For those who still have entrances of greater than 5/16th width, a reminder that the mice will move inside you hive for a cosy and destructive winter, especially as these chilly days set in and colony vigour decreases. Beware, as they may already be there!. The noticeable result will be larger crumbs of wax comb debris on the floor and at the entrance and perhaps small black mouse faecal pellets on top of the frames. And for those in doubt, won’t hurt the bees too much to have a good peek inside to ensure that no mice are present. Don’t haul the hive apart frame by frame, but you can peer through between the frames in each box to look for them. Usually mice will scuttle out quickly with the disturbance but if they have decided on your hive as their winter home then they will come back tenaciously and may even try to chew their way back in.

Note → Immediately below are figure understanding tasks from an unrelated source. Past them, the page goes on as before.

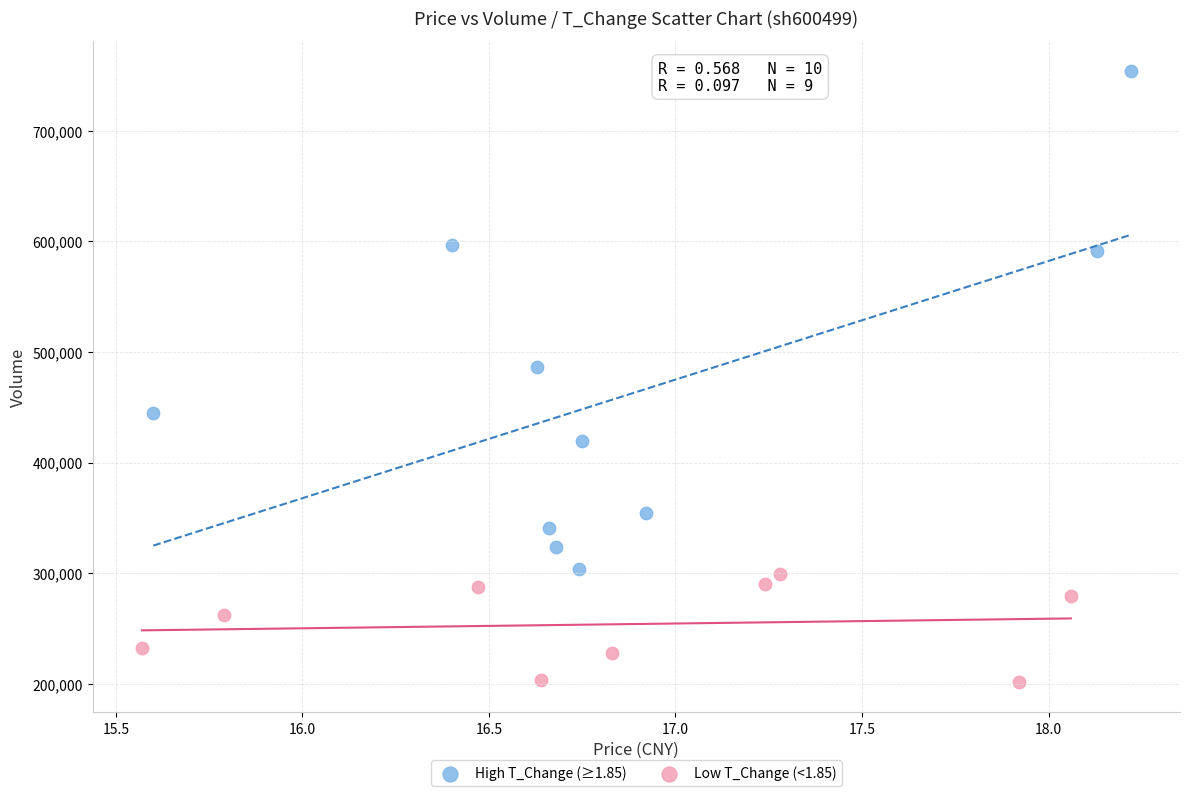

Which series has the widest spread of Y values?

High T_Change (≥1.85)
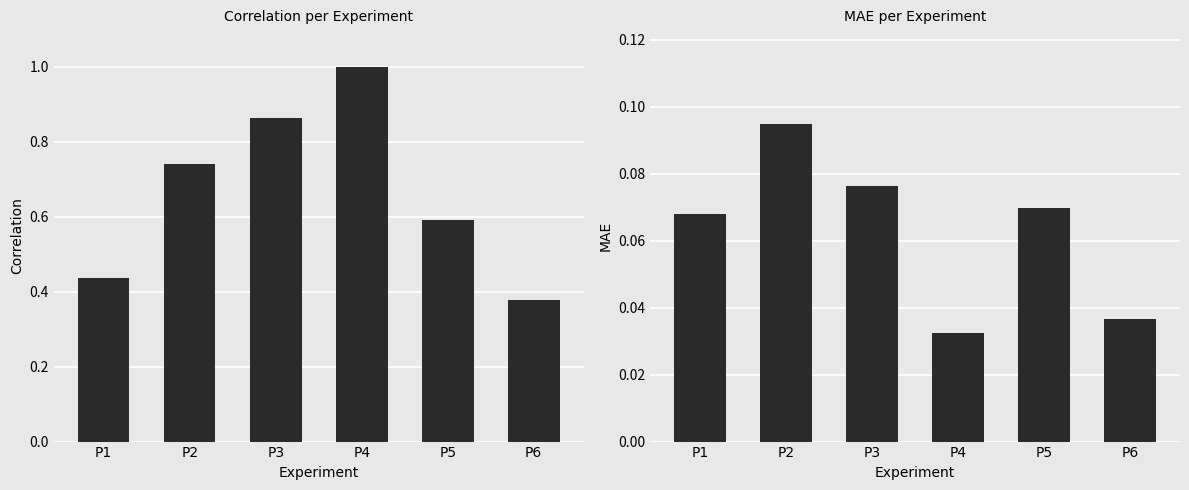

What is the difference between the Correlation values at P1 and P3?

0.4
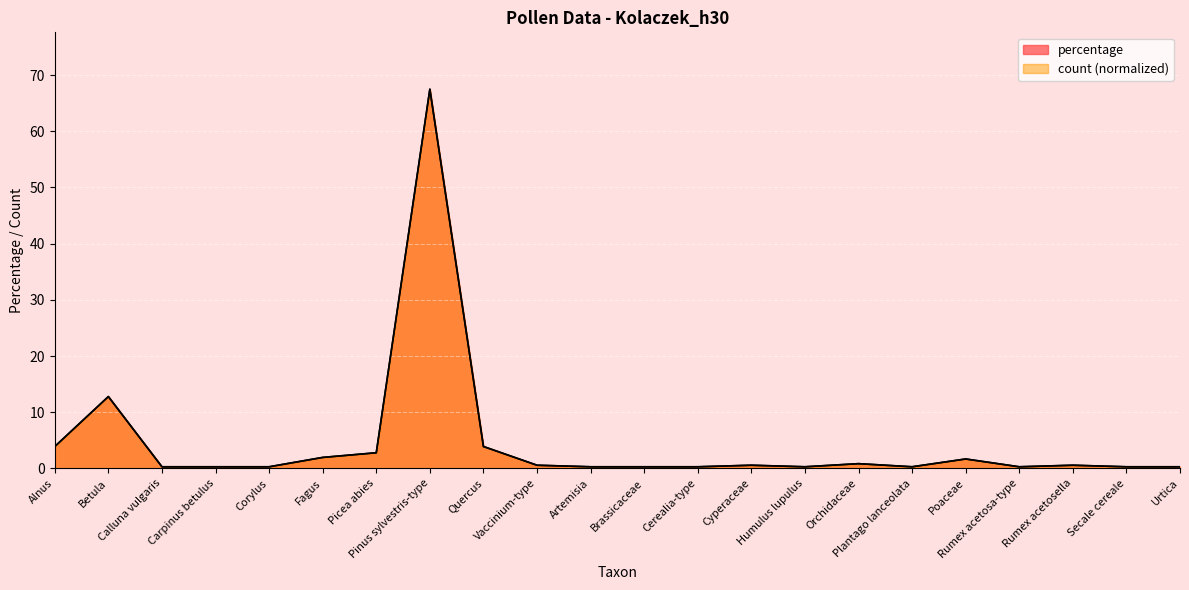

What is the label of the 8th point from the left?

Pinus sylvestris-type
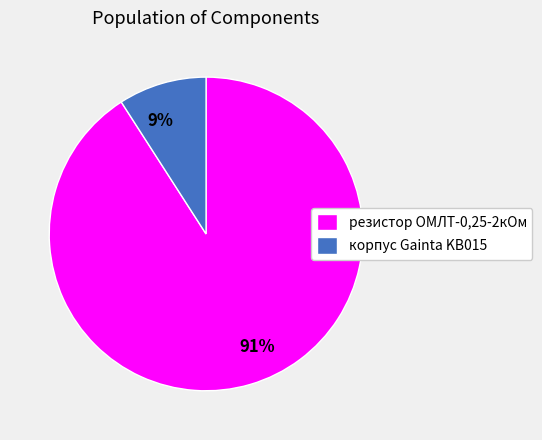

Rank the categories by value from highest to lowest.

резистор ОМЛТ-0,25-2кОм, корпус Gainta KB015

Whilst active beekeeping will require you to wait for lengthening days, there is still much which the beekeeper can be doing in preparation for the forthcoming season. There are frames to make up and fill with foundation, new boxes, floors, roofs etc to construct and other equipment to wash or clean out ready for 2017. That should include the bee suit which if dumped in a corner of the bee shed in soiled condition will inevitably become contaminated with mildew due to damp winter air.
We can all indulge in a bit of education too by attending monthly Association talks, reading The Scottish Beekeeper or other books and literature to widen our knowledge. Even the most experienced beekeepers learn something new each year, and of course the bees never seem to have read the books themselves!
None of us know what the winter weather might bring to us. Recent winters have been relatively mild and with the old adage of “ As the days lengthen, the cauld strengthens!” we can expect the coldest months to be at the start of 2017. Those of you with poly hives need not fear, however the owners of wooden single walled hives might have a little concern IF we a have prolonged period of very cold weather which can lead to isolation starvation amidst plenty as the bees are unable to make the necessary transition to new store combs. By cold, I mean very cold, with significantly sub- zero temperatures. Most strong colonies will be OK but there is always the option to shift weaker colonies into a shed or garage where they will have no wind chill effect and are then effectively in a double walled situation, much like the continental ‘bee house’. Of course to do this you require to install ventilated entrance closures and strap the boxes together. However I am now getting a little ahead of myself and the season so that is just a parting thought which hopefully does not materialise and all of your colonies make it to spring in tip top condition.